Live art is all over the place at Frieze, and while that sounds like a recipe for extreme pain (who needs more distraction at an art fair), the quality has actually been really strong: Franz Erhard Walther works are being performed in one corner, a group of 10 people are modeling pink James Lee Byars hats, Nick Mauss is staging a ballet, and last night, near closing time, an 11-piece band was playing rollicking show tunes, drawing a huge crowd, and earning roaring applause. What in the world?

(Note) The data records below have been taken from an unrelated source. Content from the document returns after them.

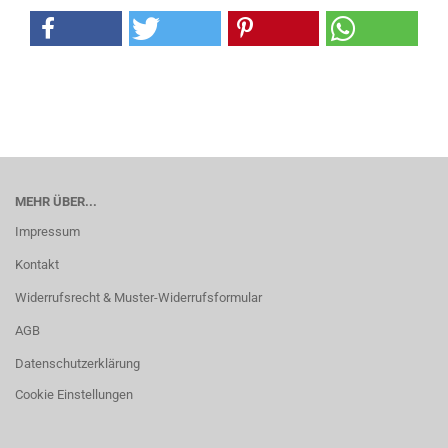
MEHR ÜBER...
Impressum
Kontakt
Widerrufsrecht & Muster-Widerrufsformular
AGB
Datenschutzerklärung
Cookie Einstellungen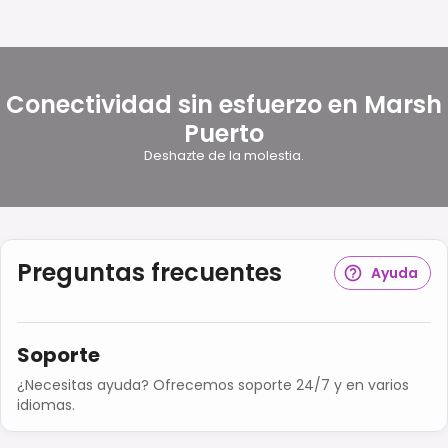
Conectividad sin esfuerzo en Marsh
Puerto
Deshazte de la molestia.
Preguntas frecuentes
Ayuda
Soporte
¿Necesitas ayuda? Ofrecemos soporte 24/7 y en varios
idiomas.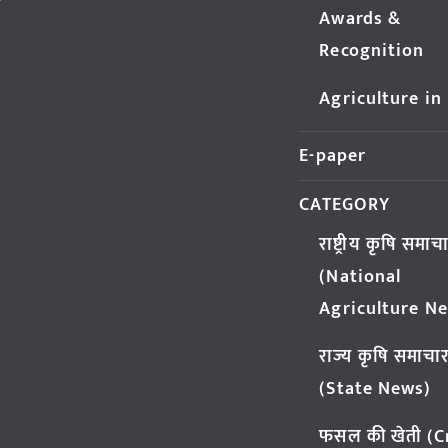
Awards &
Recognition
Agriculture in
E-paper
CATEGORY
राष्ट्रीय कृषि समाच
(National
Agriculture N
राज्य कृषि समाचा
(State News)
फसल की खेती (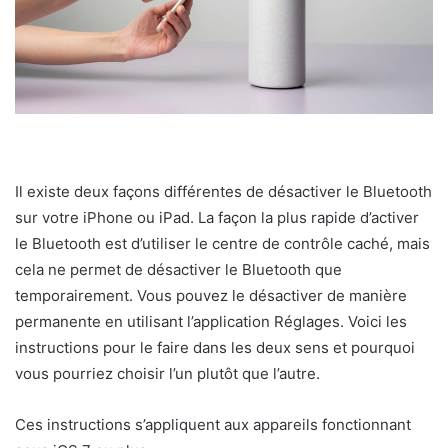
Il existe deux façons différentes de désactiver le Bluetooth
sur votre iPhone ou iPad. La façon la plus rapide d’activer
le Bluetooth est d’utiliser le centre de contrôle caché, mais
cela ne permet de désactiver le Bluetooth que
temporairement. Vous pouvez le désactiver de manière
permanente en utilisant l’application Réglages. Voici les
instructions pour le faire dans les deux sens et pourquoi
vous pourriez choisir l’un plutôt que l’autre.
Ces instructions s’appliquent aux appareils fonctionnant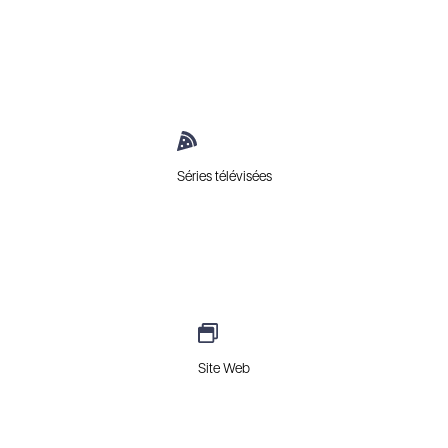
Séries télévisées
Site Web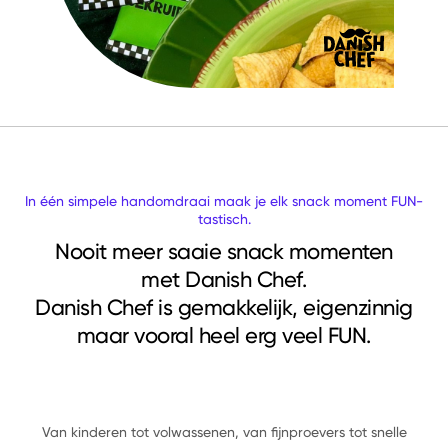
In één simpele handomdraai maak je elk snack moment FUN-
tastisch.
Nooit meer saaie snack momenten
met Danish Chef.
Danish Chef is gemakkelijk, eigenzinnig
maar vooral heel erg veel FUN.
Van kinderen tot volwassenen, van fijnproevers tot snelle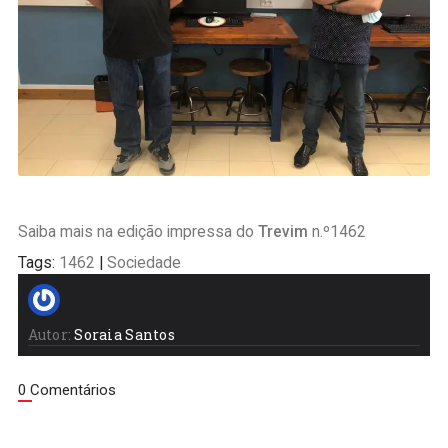
Saiba mais na edição impressa do
Trevim
n.º1462
Tags:
1462
|
Sociedade
Autor:
Soraia Santos
0 Comentários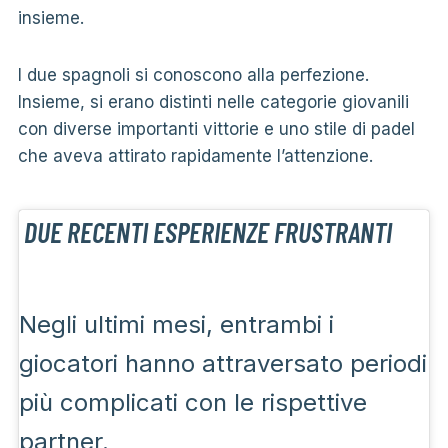
insieme.
I due spagnoli si conoscono alla perfezione.
Insieme, si erano distinti nelle categorie giovanili
con diverse importanti vittorie e uno stile di padel
che aveva attirato rapidamente l’attenzione.
DUE RECENTI ESPERIENZE FRUSTRANTI
Negli ultimi mesi, entrambi i
giocatori hanno attraversato periodi
più complicati con le rispettive
partner.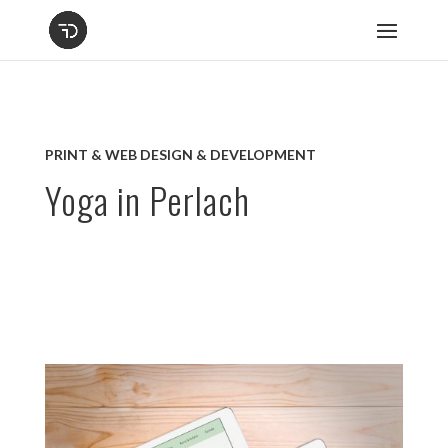
PRINT & WEB DESIGN & DEVELOPMENT
Yoga in Perlach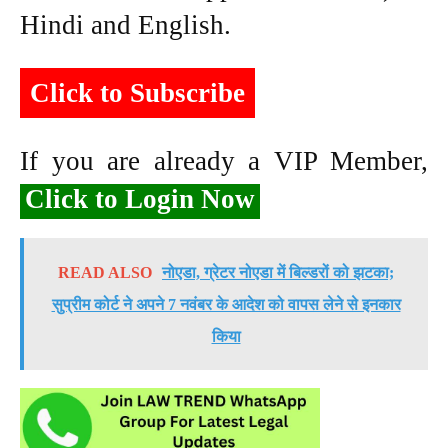
Hindi and English.
Click to Subscribe
If you are already a VIP Member,
Click to Login Now
READ ALSO
नोएडा, ग्रेटर नोएडा में बिल्डरों को झटका;
सुप्रीम कोर्ट ने अपने 7 नवंबर के आदेश को वापस लेने से इनकार
किया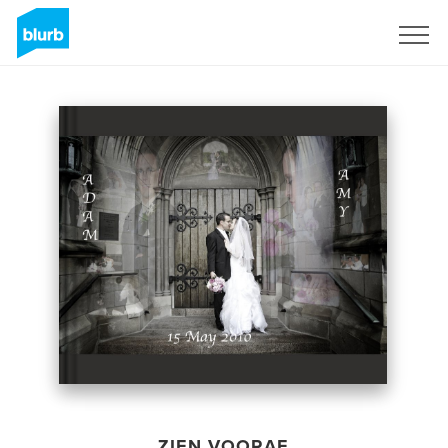
Registreren
ZIEN VOORAF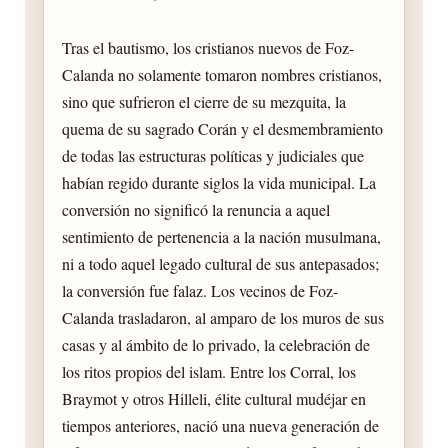
Tras el bautismo, los cristianos nuevos de Foz-
Calanda no solamente tomaron nombres cristianos,
sino que sufrieron el cierre de su mezquita, la
quema de su sagrado Corán y el desmembramiento
de todas las estructuras políticas y judiciales que
habían regido durante siglos la vida municipal. La
conversión no significó la renuncia a aquel
sentimiento de pertenencia a la nación musulmana,
ni a todo aquel legado cultural de sus antepasados;
la conversión fue falaz. Los vecinos de Foz-
Calanda trasladaron, al amparo de los muros de sus
casas y al ámbito de lo privado, la celebración de
los ritos propios del islam. Entre los Corral, los
Braymot y otros Hilleli, élite cultural mudéjar en
tiempos anteriores, nació una nueva generación de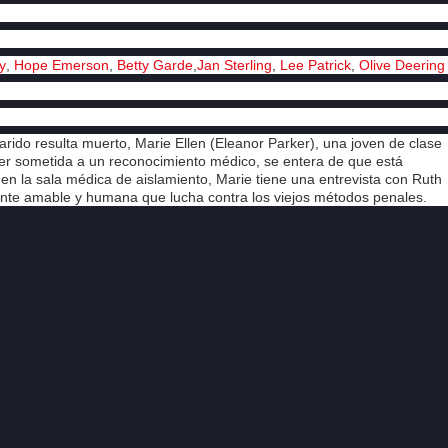
y
,
Hope Emerson
,
Betty Garde
,
Jan Sterling
,
Lee Patrick
,
Olive Deering
ido resulta muerto, Marie Ellen (Eleanor Parker), una joven de clase
 ser sometida a un reconocimiento médico, se entera de que está
 la sala médica de aislamiento, Marie tiene una entrevista con Ruth
te amable y humana que lucha contra los viejos métodos penales.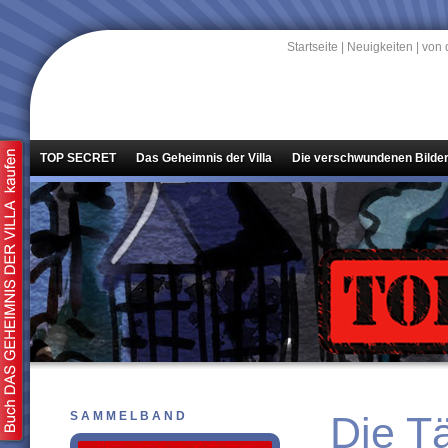
Startseite
|
Neuigkeiten
|
von 
TOP SECRET
Das Geheimnis der Villa
Die verschwundenen Bilde
SAMMELBAND
Die Tä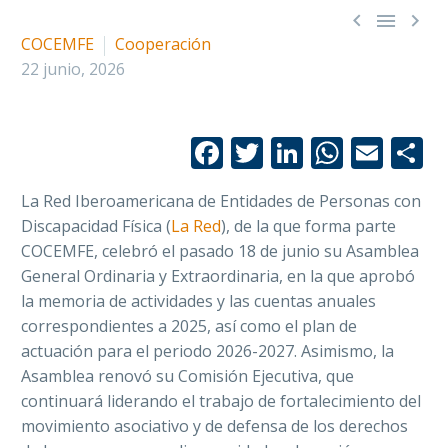



COCEMFE
Cooperación
22 junio, 2026
Facebook
Twitter
LinkedIn
Whats
Emai
C
La Red Iberoamericana de Entidades de Personas con
Discapacidad Física (
La Red
), de la que forma parte
COCEMFE, celebró el pasado 18 de junio su Asamblea
General Ordinaria y Extraordinaria, en la que aprobó
la memoria de actividades y las cuentas anuales
correspondientes a 2025, así como el plan de
actuación para el periodo 2026-2027. Asimismo, la
Asamblea renovó su Comisión Ejecutiva, que
continuará liderando el trabajo de fortalecimiento del
movimiento asociativo y de defensa de los derechos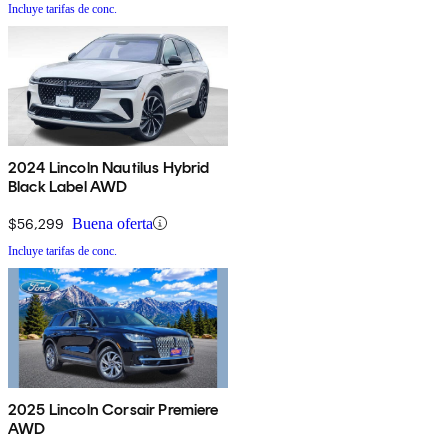
Incluye tarifas de conc.
2024 Lincoln Nautilus Hybrid
Black Label AWD
$56,299
Buena oferta
Incluye tarifas de conc.
2025 Lincoln Corsair Premiere
AWD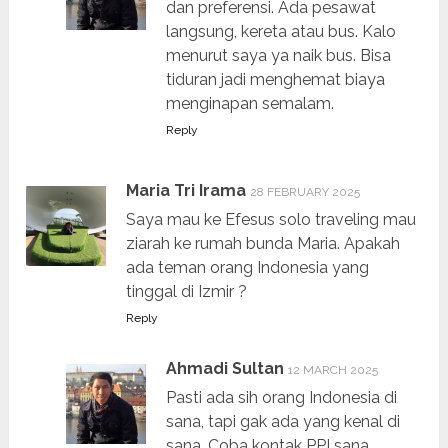
dan preferensi. Ada pesawat
langsung, kereta atau bus. Kalo
menurut saya ya naik bus. Bisa
tiduran jadi menghemat biaya
menginapan semalam.
Reply
Maria Tri Irama
28 FEBRUARY 2025
Saya mau ke Efesus solo traveling mau
ziarah ke rumah bunda Maria. Apakah
ada teman orang Indonesia yang
tinggal di Izmir ?
Reply
Ahmadi Sultan
12 MARCH 2025
Pasti ada sih orang Indonesia di
sana, tapi gak ada yang kenal di
sana. Coba kontak PPI sana.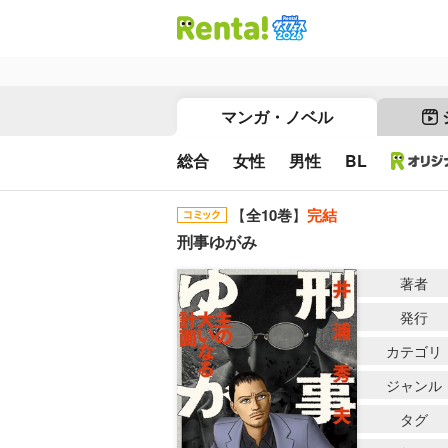
マンガ・ノベル
総合
女性
男性
BL
【
全10巻
】
完結
刑事ゆがみ
著者
発行
カテゴリ
ジャンル
タグ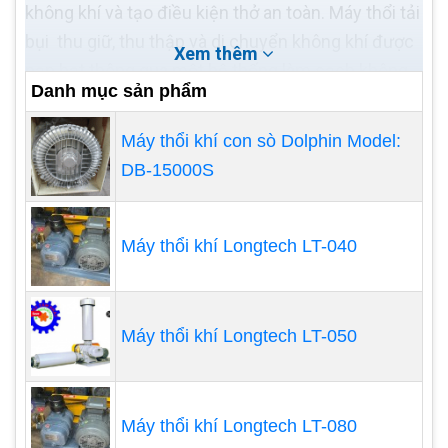
không khí và tạo điều kiện thở an toàn. Máy thổi tải
bụi thu giữ, thu thập và di chuyển không khí được
Xem thêm
nạp hạt thông qua một hệ thống làm sạch không
Danh mục sản phẩm
khí.
Có một số cấu hình của loại máy thổi khí này.
Máy thổi khí con sò Dolphin Model:
Chúng có thể là một phần của hệ thống hút mùi
DB-15000S
trên không gian làm việc bị ô nhiễm bụi hoặc phần
khởi đầu của hệ thống lọc không khí như nhà chứa
túi, bẫy hoặc hệ thống ống dẫn.
Máy thổi khí Longtech LT-040
Xử lý vật liệu khí nén
Bản chất của hệ thống xử lý vật liệu bằng khí nén
Máy thổi khí Longtech LT-050
là duy trì áp suất không đổi trong toàn bộ hệ thống
để ngăn ngừa bụi phóng xạ và tắc nghẽn. Nhiều
loại vật liệu có thể được vận chuyển bằng hệ
thống khí nén; điều này bao gồm cát, viên, dăm và
Máy thổi khí Longtech LT-080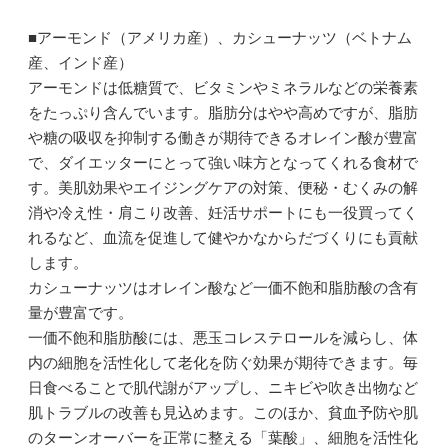
■アーモンド（アメリカ産）、カシューナッツ（ベトナム
産、インド産）
アーモンドは低糖質で、ビタミンやミネラルなどの栄養素
をたっぷり含んでいます。脂肪分はやや高めですが、脂肪
や糖の吸収を抑制する働きが期待できるオレイン酸が豊富
で、ダイエッターにとって強い味方となってくれる食材で
す。美肌効果やエイジングケアの対策、便秘・むくみの解
消や冷え性・肩こり改善、妊活サポートにも一役買ってく
れるなど、血流を促進して健やかなからだづくりにも貢献
します。
カシューナッツはオレイン酸など一価不飽和脂肪酸の含有
量が豊富です。
一価不飽和脂肪酸には、悪玉コレステロールを減らし、体
内の細胞を活性化して老化を防ぐ効果が期待できます。毎
日食べることで肌代謝がアップし、ニキビや吹き出物など
肌トラブルの改善も見込めます。このほか、貧血予防や肌
のターンオーバーを正常に整える「葉酸」、細胞を活性化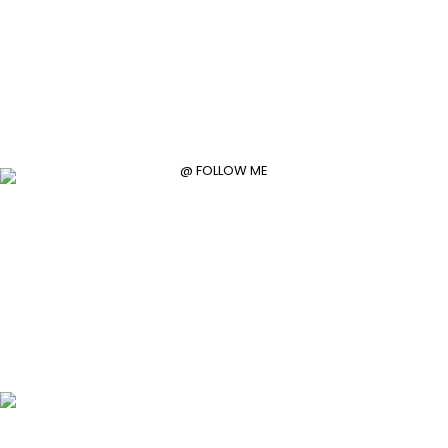
@ FOLLOW ME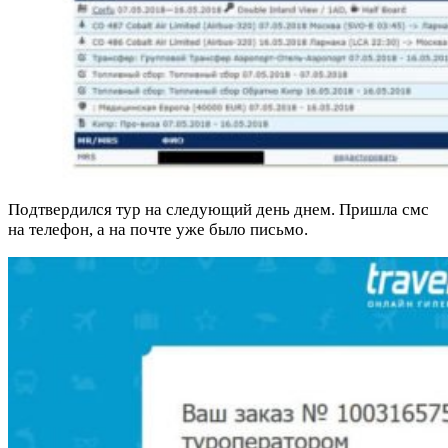
Подтвердился тур на следующий день днем. Пришла смс
на телефон, а на почте уже было письмо.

The man behind the concert is artist Jonathan Berger, who is staging his show “On Creating Reality, by Andy Kaufman,” which is a research-intensive look at the life and art of the late, great, outrageously free-thinking comic, as part of Frieze’s Projects initiative. (New Yorkers may recall the version of the exhibition that appeared at Maccarone gallery last year.) The music, put together by Berger and conductor Gregg Sutton, is a reconstruction of the never-recorded material that Kaufman had performed at his legendary 1979 show at Carnegie Hall, which famously included a dessert of milk and cookies for every audience member. (No sign of those here, though there are great chocolate-chip cookies at the nearby outpost of Gail’s Kitchen.)
Ephemera from Kaufman’s life is on view in a side gallery, along with a round table, where people who knew the comedian will be on hand throughout the fair to discuss him. The band plays every evening at 6:30 p.m.